SUPPLIED INFORMATION below:

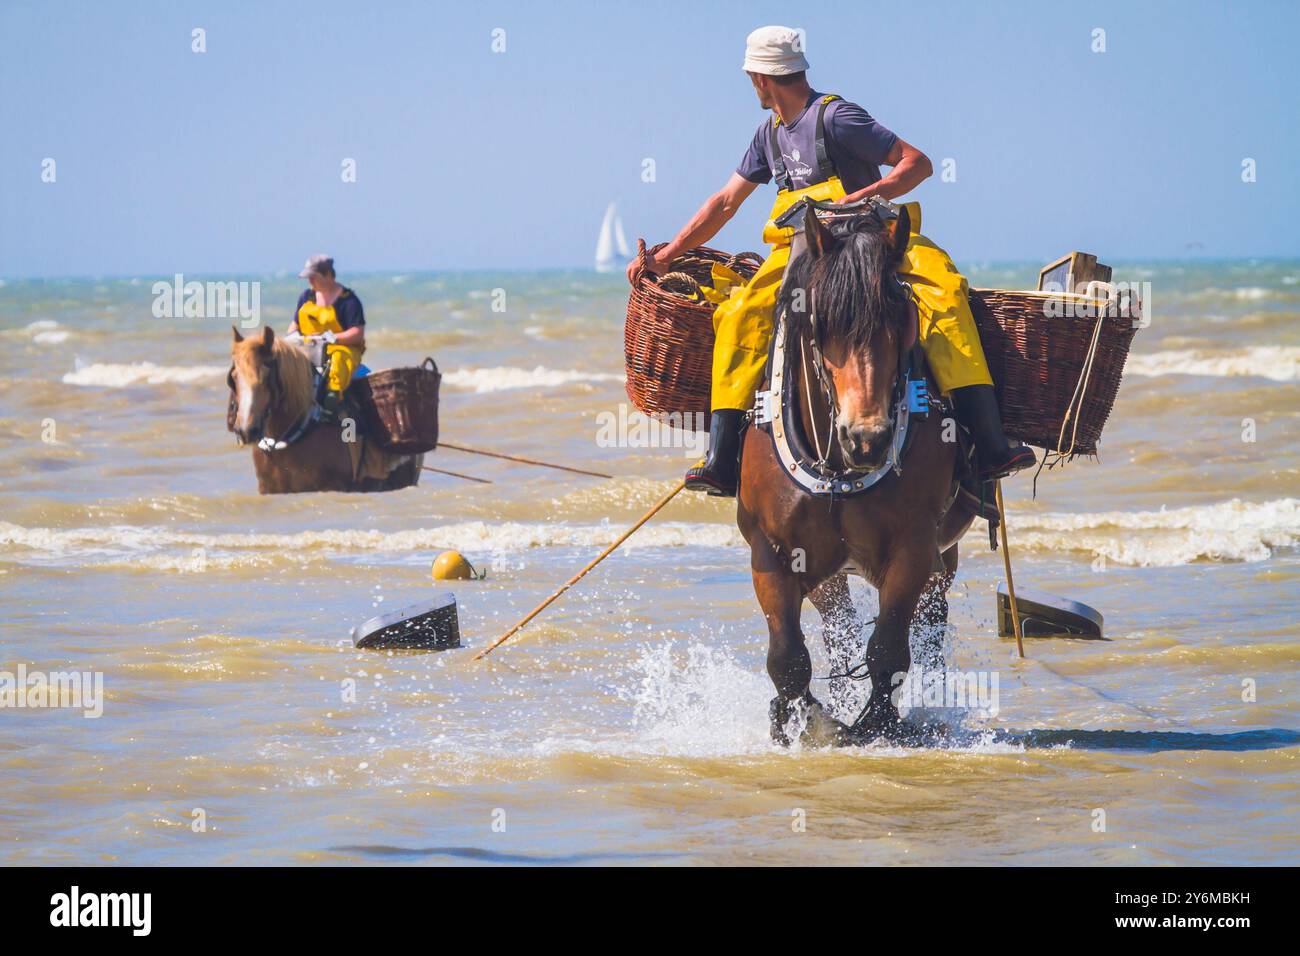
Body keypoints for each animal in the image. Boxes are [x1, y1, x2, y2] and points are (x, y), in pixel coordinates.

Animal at [736, 204, 979, 746]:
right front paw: (801, 721)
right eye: (819, 323)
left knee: (929, 627)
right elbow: (787, 659)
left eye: (903, 320)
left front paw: (876, 725)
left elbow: (889, 648)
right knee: (838, 629)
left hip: (942, 556)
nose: (867, 438)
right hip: (827, 573)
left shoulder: (915, 545)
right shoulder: (771, 549)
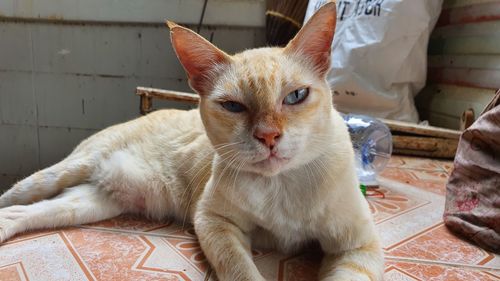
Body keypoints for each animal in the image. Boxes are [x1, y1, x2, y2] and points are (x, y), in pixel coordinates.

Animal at [0, 2, 382, 280]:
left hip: (93, 203)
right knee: (12, 198)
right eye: (233, 106)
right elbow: (243, 272)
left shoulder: (358, 245)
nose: (268, 136)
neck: (281, 186)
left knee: (22, 212)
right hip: (59, 176)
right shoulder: (214, 221)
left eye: (296, 96)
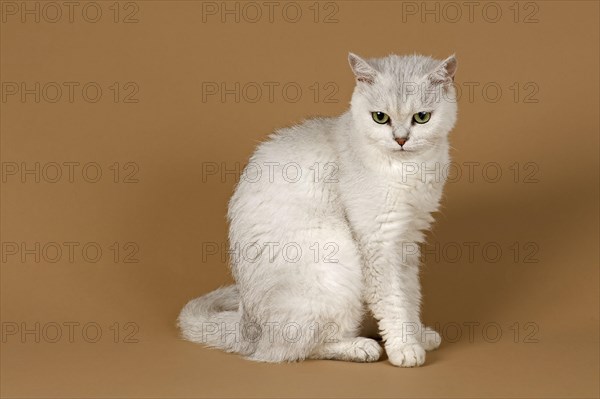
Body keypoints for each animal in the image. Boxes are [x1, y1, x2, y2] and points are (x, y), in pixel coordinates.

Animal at [177, 51, 454, 368]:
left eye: (422, 118)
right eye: (380, 118)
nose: (401, 140)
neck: (410, 170)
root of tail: (248, 328)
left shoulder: (408, 239)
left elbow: (410, 296)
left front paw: (418, 334)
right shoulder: (380, 244)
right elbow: (393, 302)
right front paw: (405, 348)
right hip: (337, 266)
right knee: (298, 349)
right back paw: (361, 347)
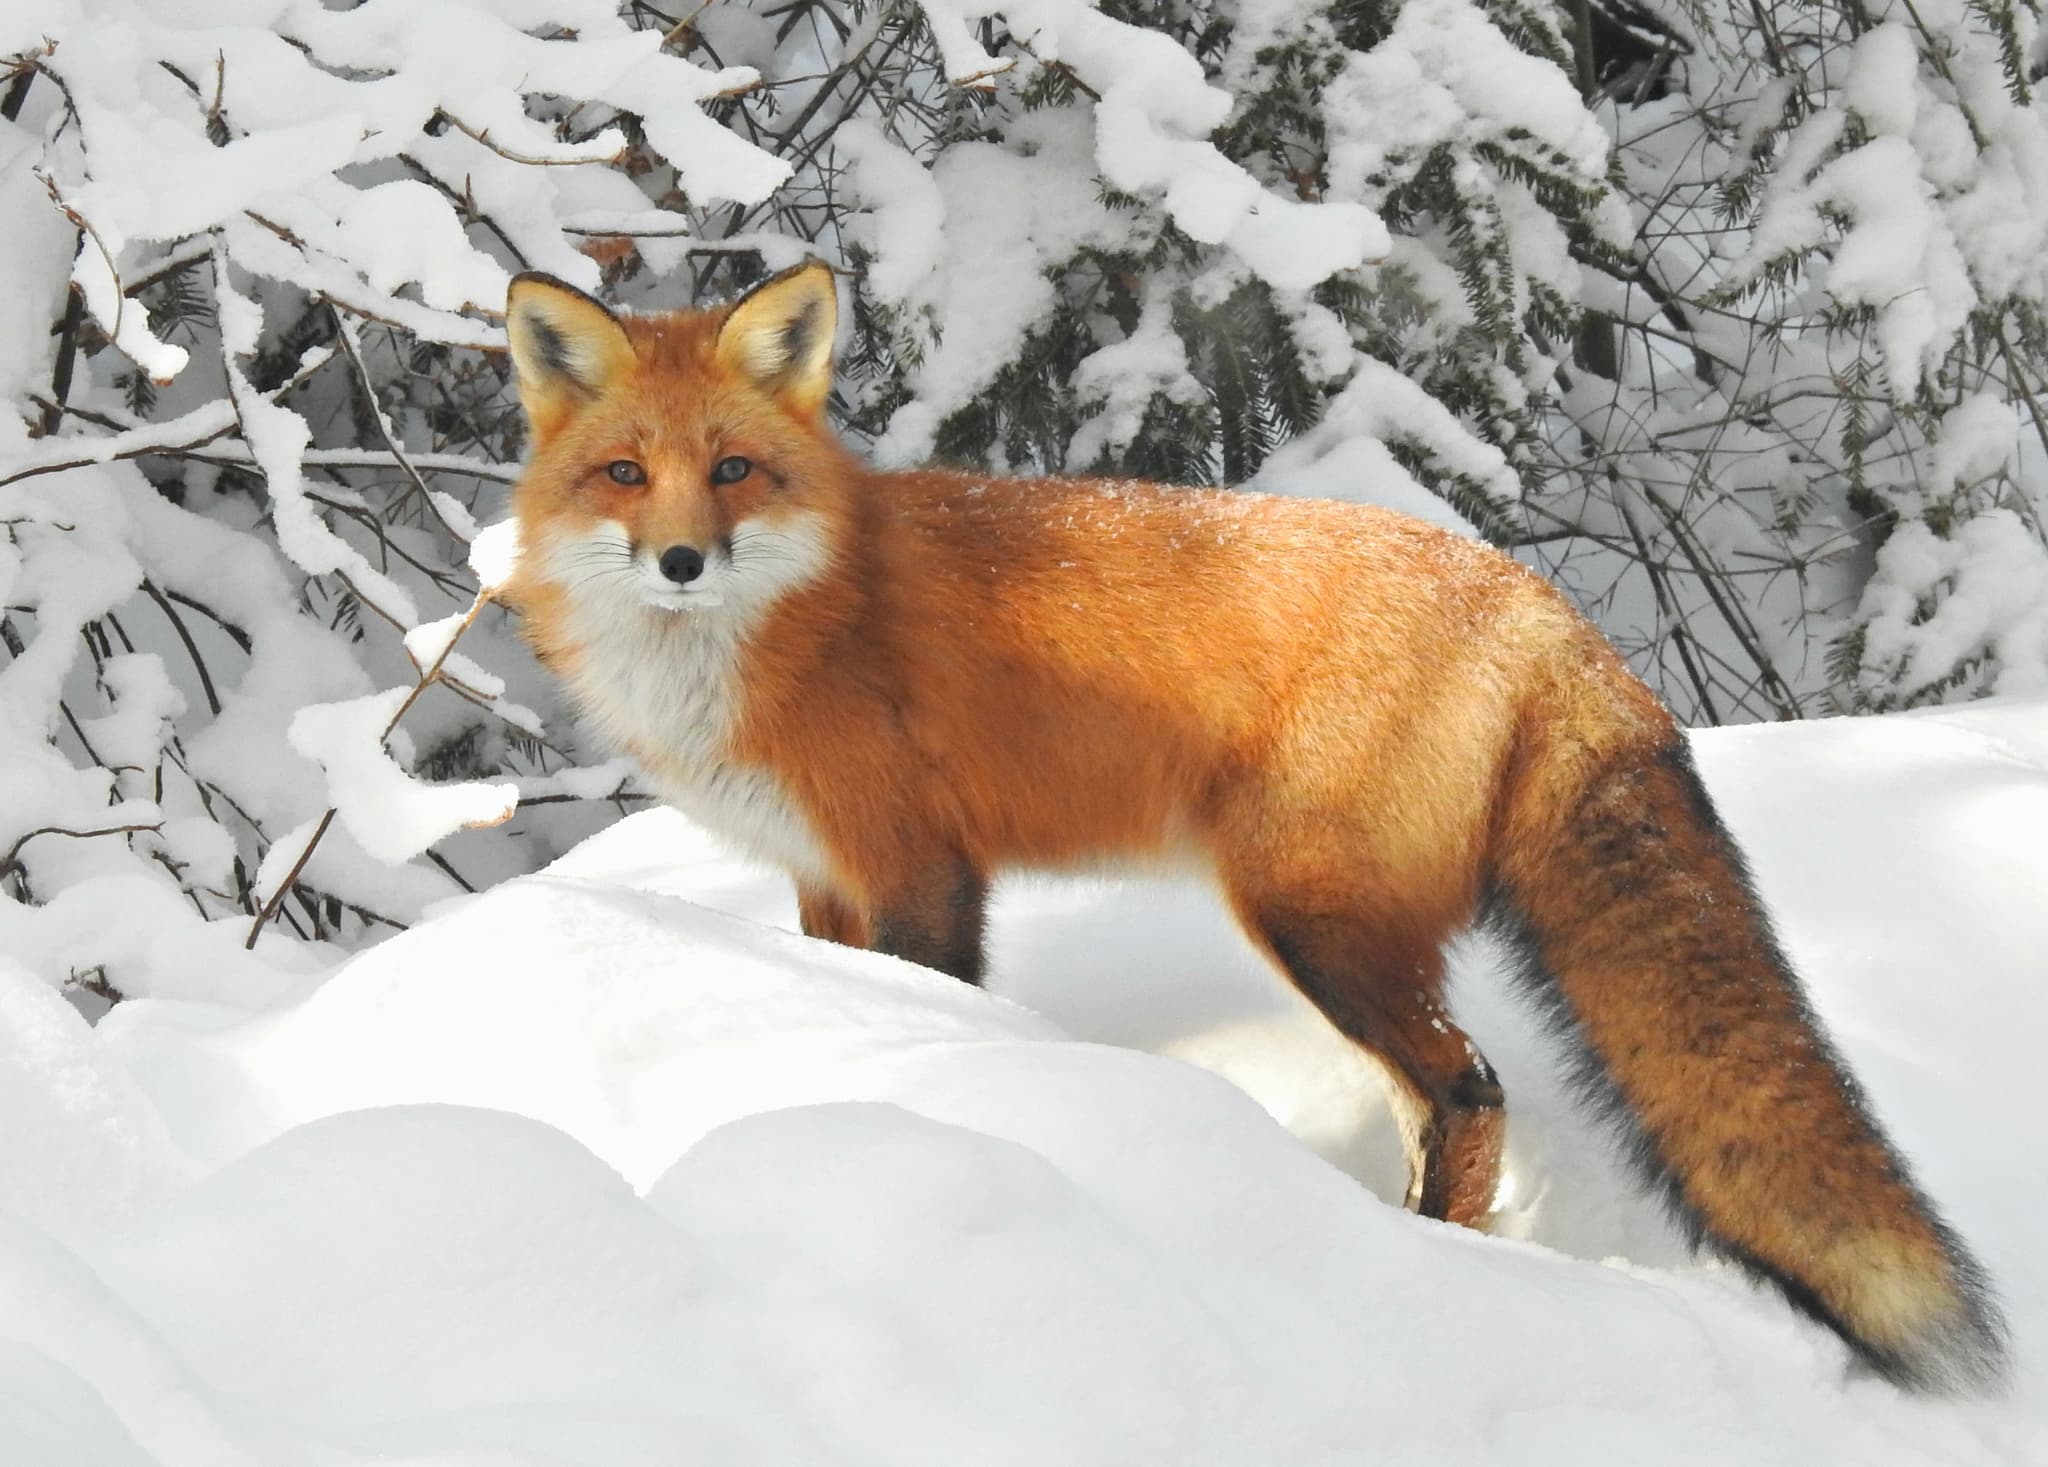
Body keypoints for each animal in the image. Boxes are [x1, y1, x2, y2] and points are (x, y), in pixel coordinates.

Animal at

End of SUPPLIED INFORMATION.

Please repeat, exactly as written, only the lines from the line with "right elbow: (393, 302)" to the end of the data, leaving out every picture.

right elbow: (393, 302)
right front paw: (405, 348)
right hip: (337, 266)
right knee: (298, 349)
right back paw: (361, 347)
Body keypoints for each animal in the image. Boxes are [x1, y1, x2, y2] and points are (x, y), in pixel coordinates.

Animal at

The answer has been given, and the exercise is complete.